You know how political polls always mention a “margin of error” of so many percentage points? So Candidate X may be 3 percent up in the polls, but that’s actually “a statistical dead heat.” Well, the technology research world needs some discipline like this, because too many research firms have gotten lazy and are playing it fast and loose with small sample sizes.
Of course I realize we all snoozed through statistics and don’t want to revisit that heavy math stuff (chi square, null hypotheses, Type 1 errors, and so on). But I keep getting research reports that make highly specific claims, with an air of learned authority, that turn out to be based on such a small sample size that the results are very likely skewed by chance (or “fooled by randomness,” as in the title of a current math-geek bestseller).

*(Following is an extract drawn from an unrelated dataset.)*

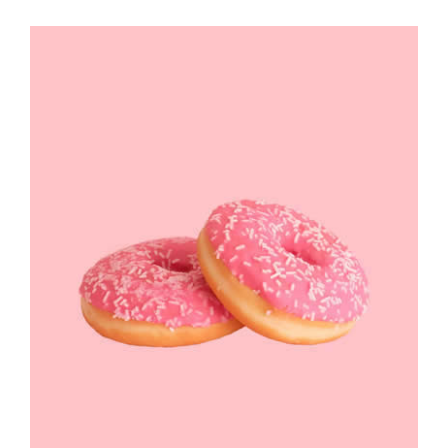
ΛΕΠΤΟΜΈΡΕΙΕΣ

Take one report I received last week from … let’s just call them Nameless Research. I’d call it Shameless, but it’s not really any worse than many other firms. Using page after page of fancy pie charts, Nameless’ report addressed VoIP, outsourcing, server consolidation, IPv6, Sarbanes-Oxley, open source — pretty much everything and the kitchen sink.

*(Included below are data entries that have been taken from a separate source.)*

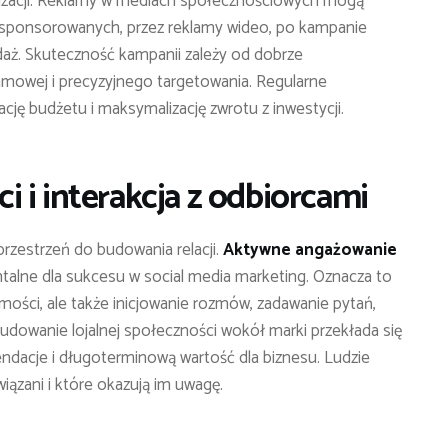
alizacji. Reklamy w mediach społecznościowych mogą
 sponsorowanych, przez reklamy wideo, po kampanie
aż. Skuteczność kampanii zależy od dobrze
lamowej i precyzyjnego targetowania. Regularne
ję budżetu i maksymalizację zwrotu z inwestycji.
 i interakcja z odbiorcami
rzestrzeń do budowania relacji.
Aktywne angażowanie
talne dla sukcesu w social media marketing. Oznacza to
ości, ale także inicjowanie rozmów, zadawanie pytań,
Budowanie lojalnej społeczności wokół marki przekłada się
dacje i długoterminową wartość dla biznesu. Ludzie
wiązani i które okazują im uwagę.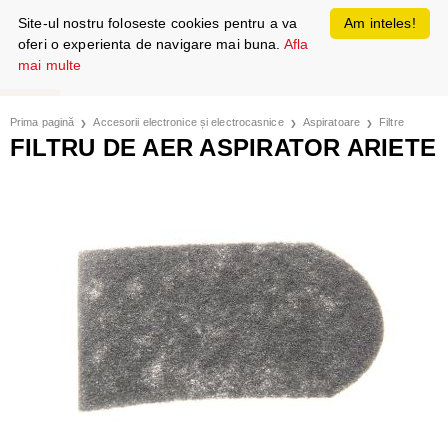
Site-ul nostru foloseste cookies pentru a va
Am inteles!
oferi o experienta de navigare mai buna.
Afla
mai multe
Prima pagină
Accesorii electronice și electrocasnice
Aspiratoare
Filtre
FILTRU DE AER ASPIRATOR ARIETE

The study presented very granular findings such as: “59 percent of organizations using virtualization are doing so for application testing and development; 20 percent of organizations are planning to backsource work, and of those, 44 percent are doing so because of ‘cost savings not realized’; 8 percent of organizations are looking at a business unit rollout of desktop Linux solutions; and 29 percent of organizations say ILM (information lifecycle management) will be very important to them in the next year.”
Very illuminating. But when you look at the study’s “methods” description, it turns out the survey had included only 132 organizations. And when I e-mailed Nameless Research’s PR guy asking for a statistical clarification, he e-mailed back that only “88 of the 132 gave a company name with no duplicates.” And he attached a boilerplate statement that said that “our objective here is to provide guidance while not attempting to estimate the size of markets or to project adoption rates of various technologies.”
OK, fine. … Nameless Research was basically admitting that the study was SWAG (qualitative is the polite phrase), and not statistically significant. I could have forgiven Nameless right then, given it a pass on not mentioning this in the “methods” description, had the boilerplate e-mail not continued with the following (I kid you not):
“We think the results of this exercise are neither the cryptic omens of foretellers who don’t really tell us much nor the wild (and therefore unreliable) predictions of analysts who have little grounds for making such sure-handed forecasts. While perhaps a little lower in surprise value, our data is deeper in analysis value and more reliable and applicable.”
What? Huh? What were Nameless’ research directors smoking when they wrote this? Obviously they skipped out of statistics in college to attend an extra literature seminar or two. So now they’re saying that despite only 132 (or 88) respondents the survey is “deep in analysis value” and “reliable” without any of the basic math to back it up? Moral of the story: Before you base any major decisions on industry research reports, be very very skeptical – and maybe even a little afraid.